The point of profiling is to add to your understanding of your data by highlighting things you don’t already know about it and it often results in more questions; why for instance are there four different values in the gender field, or why do so many of your customers appear to have been born on the first of January? As you start to discover new facts about your data it’s likely that you’ll want to begin 'fixing' things, sometimes so that you can ask more questions of it.
Unless you already have all the answers, you’ll also need to collaborate with others to get to the bottom of things (if you’re using a data profiling tool it should support issue management).
A word of warning: it’s not uncommon for people to get so embroiled in the detail that they miss the big picture. Take care to assess the impact and cost of each data deficiency so that you can make sensible decisions about which (if any) need fixing and what the relative priorities are.
Getting your data fit – and keeping it that way
The process of understanding your data will give you a diagnosis. If that shows costly faults in your data it will be necessary for treatment to begin. Radical surgery is often required to improve data and remediate the problems that already exist. Thankfully, modern software integrates the capabilities to understand and improve data so that you can move quickly from one to the other. Software of this type will also come with templates that you can fine-tune to your particular requirements – you should become proficient very quickly and not need to undergo years of training.
A mistake that is often made is to carry out any data improvements as a one-off project, but unless we protect our data, new errors will assuredly creep in. Rather than having to repeat the exercise every year or two, it’s far better to keep your data fit by protecting it. You should be able to exploit many of the rules that you’ve used to improve data with minimal effort. Protection should prevent common errors from ever reaching the CRM system, ideally stopping them at the point of entry.

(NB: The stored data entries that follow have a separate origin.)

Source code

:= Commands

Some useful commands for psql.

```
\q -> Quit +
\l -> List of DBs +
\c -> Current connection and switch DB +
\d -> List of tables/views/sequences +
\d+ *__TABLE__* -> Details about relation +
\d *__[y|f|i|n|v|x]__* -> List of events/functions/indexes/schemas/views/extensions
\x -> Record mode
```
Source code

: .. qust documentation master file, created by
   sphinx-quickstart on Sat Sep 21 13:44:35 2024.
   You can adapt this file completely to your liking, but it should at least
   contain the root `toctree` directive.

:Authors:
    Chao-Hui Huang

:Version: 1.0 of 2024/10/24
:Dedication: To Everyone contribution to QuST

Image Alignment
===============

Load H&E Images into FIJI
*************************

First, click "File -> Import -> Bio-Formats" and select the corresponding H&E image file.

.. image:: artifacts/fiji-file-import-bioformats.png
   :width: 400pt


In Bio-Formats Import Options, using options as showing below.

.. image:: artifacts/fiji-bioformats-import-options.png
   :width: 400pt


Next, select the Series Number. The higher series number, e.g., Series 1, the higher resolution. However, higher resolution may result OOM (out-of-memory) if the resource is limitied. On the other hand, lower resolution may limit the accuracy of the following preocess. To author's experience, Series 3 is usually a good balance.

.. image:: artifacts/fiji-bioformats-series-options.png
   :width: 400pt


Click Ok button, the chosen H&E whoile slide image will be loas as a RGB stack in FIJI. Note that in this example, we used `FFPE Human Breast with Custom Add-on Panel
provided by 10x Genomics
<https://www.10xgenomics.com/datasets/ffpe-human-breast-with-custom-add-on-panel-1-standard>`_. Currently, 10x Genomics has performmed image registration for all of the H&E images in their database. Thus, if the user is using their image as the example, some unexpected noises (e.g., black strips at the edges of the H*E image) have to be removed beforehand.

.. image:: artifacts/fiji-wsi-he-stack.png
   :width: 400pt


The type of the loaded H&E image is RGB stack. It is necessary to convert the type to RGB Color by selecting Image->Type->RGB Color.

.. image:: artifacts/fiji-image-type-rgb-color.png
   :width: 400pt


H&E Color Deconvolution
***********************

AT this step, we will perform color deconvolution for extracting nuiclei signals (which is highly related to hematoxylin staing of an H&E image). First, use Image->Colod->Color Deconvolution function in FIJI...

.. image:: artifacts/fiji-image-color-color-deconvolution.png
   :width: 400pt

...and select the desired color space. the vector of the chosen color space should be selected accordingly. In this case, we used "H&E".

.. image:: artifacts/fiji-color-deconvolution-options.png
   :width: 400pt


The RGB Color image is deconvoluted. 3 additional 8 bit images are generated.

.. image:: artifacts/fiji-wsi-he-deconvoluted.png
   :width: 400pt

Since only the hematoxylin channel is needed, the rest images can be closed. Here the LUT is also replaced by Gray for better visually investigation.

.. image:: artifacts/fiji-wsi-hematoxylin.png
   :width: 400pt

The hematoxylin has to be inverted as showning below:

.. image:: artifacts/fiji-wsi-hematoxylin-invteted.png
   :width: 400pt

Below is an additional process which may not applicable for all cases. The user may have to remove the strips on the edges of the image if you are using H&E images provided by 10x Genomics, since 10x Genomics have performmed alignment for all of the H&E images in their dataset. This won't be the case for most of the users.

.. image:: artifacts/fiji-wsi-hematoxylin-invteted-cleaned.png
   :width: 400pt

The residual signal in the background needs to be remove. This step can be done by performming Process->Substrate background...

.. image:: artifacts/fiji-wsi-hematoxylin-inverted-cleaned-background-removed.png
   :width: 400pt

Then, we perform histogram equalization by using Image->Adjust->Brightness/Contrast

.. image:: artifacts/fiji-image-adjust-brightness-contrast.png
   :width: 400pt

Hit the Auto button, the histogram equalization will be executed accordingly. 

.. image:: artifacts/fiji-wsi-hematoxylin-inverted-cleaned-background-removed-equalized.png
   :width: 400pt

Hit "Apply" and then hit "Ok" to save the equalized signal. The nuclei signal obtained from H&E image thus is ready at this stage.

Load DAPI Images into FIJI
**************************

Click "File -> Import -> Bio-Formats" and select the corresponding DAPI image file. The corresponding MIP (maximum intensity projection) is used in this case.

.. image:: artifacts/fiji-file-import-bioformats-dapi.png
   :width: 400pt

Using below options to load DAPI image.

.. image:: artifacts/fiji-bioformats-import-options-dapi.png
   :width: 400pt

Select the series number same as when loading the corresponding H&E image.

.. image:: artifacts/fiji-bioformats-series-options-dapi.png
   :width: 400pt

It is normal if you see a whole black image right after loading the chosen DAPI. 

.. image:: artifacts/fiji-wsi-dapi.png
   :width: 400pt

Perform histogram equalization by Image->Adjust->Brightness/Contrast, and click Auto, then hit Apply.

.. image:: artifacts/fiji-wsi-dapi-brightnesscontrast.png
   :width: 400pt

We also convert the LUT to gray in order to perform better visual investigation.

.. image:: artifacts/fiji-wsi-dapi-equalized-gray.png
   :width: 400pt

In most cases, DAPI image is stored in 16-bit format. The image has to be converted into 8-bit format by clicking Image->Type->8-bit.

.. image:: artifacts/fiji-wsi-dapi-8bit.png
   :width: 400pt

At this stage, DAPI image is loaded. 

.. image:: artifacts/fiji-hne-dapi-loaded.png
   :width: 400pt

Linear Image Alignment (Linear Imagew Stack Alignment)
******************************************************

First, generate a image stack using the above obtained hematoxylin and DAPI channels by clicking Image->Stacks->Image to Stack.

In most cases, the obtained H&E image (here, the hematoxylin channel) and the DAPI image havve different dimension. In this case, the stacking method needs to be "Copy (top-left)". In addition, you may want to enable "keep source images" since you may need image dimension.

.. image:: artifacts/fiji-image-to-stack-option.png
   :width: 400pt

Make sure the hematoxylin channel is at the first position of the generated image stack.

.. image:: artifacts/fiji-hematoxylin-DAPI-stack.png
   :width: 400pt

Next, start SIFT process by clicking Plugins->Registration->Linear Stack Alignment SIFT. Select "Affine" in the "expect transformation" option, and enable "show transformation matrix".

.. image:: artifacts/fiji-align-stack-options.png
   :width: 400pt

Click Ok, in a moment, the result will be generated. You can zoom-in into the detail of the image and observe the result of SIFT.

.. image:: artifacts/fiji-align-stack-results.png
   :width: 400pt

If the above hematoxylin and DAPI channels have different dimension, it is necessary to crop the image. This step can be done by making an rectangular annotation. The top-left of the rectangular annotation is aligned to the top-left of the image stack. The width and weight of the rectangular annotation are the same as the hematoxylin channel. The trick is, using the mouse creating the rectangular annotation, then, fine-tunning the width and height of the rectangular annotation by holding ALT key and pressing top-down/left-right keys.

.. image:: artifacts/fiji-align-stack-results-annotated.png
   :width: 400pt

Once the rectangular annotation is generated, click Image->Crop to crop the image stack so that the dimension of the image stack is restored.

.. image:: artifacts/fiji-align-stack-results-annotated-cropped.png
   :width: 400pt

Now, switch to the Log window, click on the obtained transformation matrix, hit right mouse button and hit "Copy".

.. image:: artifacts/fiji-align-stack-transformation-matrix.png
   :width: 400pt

Finally, you need to keep control of your data on an ongoing basis; regularly monitoring the quality of your customer information so that you can see how things are improving and be alerted to any setback before they grow into a serious issue. The ongoing management of data must become part of business as usual. With data quality acknowledged as a critical business issue, the senior management should demand access to an online dashboard that lets them quickly and easily see the health of your organisations data today and also how it has changed over time.